The tone in Patricia McCormick’s Sold can be described in many different ways, you could say that it is disdainful, informative, dramatic, poetic but I feel that overall the tone in Sold in very somber.
The reason I feel this way is because throughout the book Lakshmi goes through many different emotions, in the beginning she is happy to be living with her family and friends, and when she first gets the job she is excited thinking she is going to have a new job with a wealthy family, and then confused when she realizes this is not what she is doing at all. But throughout most of the book she is very sad and discouraged, and Patricia McCormick portrays this in the tone of Sold. One of the main scenes were she shows this powerfully sad tone is on page 125,
“ I pray to the gods to make the hurting go away.
To make the burning and the aching and the bleeding stop.
Music and laughter come from the room next door.
Horns and shouting come from the street below.
No one can hear me.
Not even the gods.” (p. 125)
This scene was by far one of the most somber and depressing scenes for me it shows how very hopeless Lakshmi is at this point and how she really has given up any hope of getting out of the Happiness House.

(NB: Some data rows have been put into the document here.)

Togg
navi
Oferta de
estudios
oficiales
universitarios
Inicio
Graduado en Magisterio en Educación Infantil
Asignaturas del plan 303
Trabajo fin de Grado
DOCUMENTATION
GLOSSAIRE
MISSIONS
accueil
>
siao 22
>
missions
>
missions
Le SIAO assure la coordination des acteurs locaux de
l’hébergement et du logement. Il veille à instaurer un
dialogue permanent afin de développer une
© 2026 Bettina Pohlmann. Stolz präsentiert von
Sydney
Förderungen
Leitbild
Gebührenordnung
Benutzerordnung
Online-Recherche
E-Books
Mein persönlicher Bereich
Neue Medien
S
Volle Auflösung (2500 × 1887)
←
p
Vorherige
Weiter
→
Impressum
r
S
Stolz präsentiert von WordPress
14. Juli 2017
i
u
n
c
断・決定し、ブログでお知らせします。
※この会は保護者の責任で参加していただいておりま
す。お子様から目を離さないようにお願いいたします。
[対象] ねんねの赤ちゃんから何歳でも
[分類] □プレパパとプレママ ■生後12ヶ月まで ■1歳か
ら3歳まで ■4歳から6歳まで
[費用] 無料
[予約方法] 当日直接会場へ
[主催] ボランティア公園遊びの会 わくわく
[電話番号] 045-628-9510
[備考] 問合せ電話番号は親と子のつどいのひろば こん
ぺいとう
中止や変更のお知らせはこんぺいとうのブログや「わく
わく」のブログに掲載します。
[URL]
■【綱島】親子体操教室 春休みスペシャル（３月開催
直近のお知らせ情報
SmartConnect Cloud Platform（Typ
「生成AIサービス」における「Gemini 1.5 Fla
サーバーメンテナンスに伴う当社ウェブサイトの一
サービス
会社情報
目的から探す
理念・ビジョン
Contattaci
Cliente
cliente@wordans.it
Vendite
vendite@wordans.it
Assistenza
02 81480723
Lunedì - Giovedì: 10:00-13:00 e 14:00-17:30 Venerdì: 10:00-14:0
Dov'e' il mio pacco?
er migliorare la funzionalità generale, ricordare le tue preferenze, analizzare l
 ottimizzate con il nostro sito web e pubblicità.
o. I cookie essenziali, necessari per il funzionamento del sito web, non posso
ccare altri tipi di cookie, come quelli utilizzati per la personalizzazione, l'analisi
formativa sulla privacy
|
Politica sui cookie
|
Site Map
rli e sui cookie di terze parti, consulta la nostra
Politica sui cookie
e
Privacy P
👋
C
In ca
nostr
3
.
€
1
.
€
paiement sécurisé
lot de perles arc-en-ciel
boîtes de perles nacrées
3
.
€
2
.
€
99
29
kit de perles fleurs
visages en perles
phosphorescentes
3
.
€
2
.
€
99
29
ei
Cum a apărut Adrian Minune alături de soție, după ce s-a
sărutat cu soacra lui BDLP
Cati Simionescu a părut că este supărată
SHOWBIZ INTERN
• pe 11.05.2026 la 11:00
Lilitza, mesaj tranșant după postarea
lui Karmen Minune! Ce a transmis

Patricia McCormick’s tone while she writes this scene is somber just in the way you read it, just by writing one bad thing after another makes Lakshmi’s situation seem more awful. The diction portrays a somber tone in Sold because she is always using depressing words, words that are not uplifting in any way,
”I decided to think it is all a nightmare.
Because if what is happening is real, it is unbearable.” (p. 124)
Just in this passage alone she uses words like unbearable and nightmare a lot of the time she uses sad word like these to describe Lakshmi and the situation she is in. A lot of the time it is not always the words she uses but just her outlook on things is very somber. The words that McCormick uses to describe things are not always vivid and powerful words but they get the meaning across, because she may use simpler words but they still leave an impact. When it comes to details these are always very strong,
“Before it starts,
You hear a zipper baring its teeth,
perhaps the sound of a shoe being kicked aside in haste,
the wincing of the mattress.” (p. 127)
In this scene the details that are being used are strong and very precise, they are almost so descriptive, at times it make the reader uncomfortable. The language throughout the book is simple and easy for the reader to understand. In Sold McCormick’s sentence structures are always very short and I felt that this make the book easier to read. I feel that Patricia McCormick portrayed the tone of Sold very well, and made the reader really feel how sad Lakshmi was.
Hey Izzayyyyy. I am in agreement with you that the overall tone of Sold is Lakshmi's utter somberness. She has a hard life as it is, but becoming a prostitue is a fate that is not only embarrassing and shameful, but one that cannot be ever fully recovered from. Even if she did get to go home she might not be excepted, just as Monica was in her own village. "When they heard I was coming,' she says, 'they met me outside the village and begged me not to come back and disgrace them'" (194.)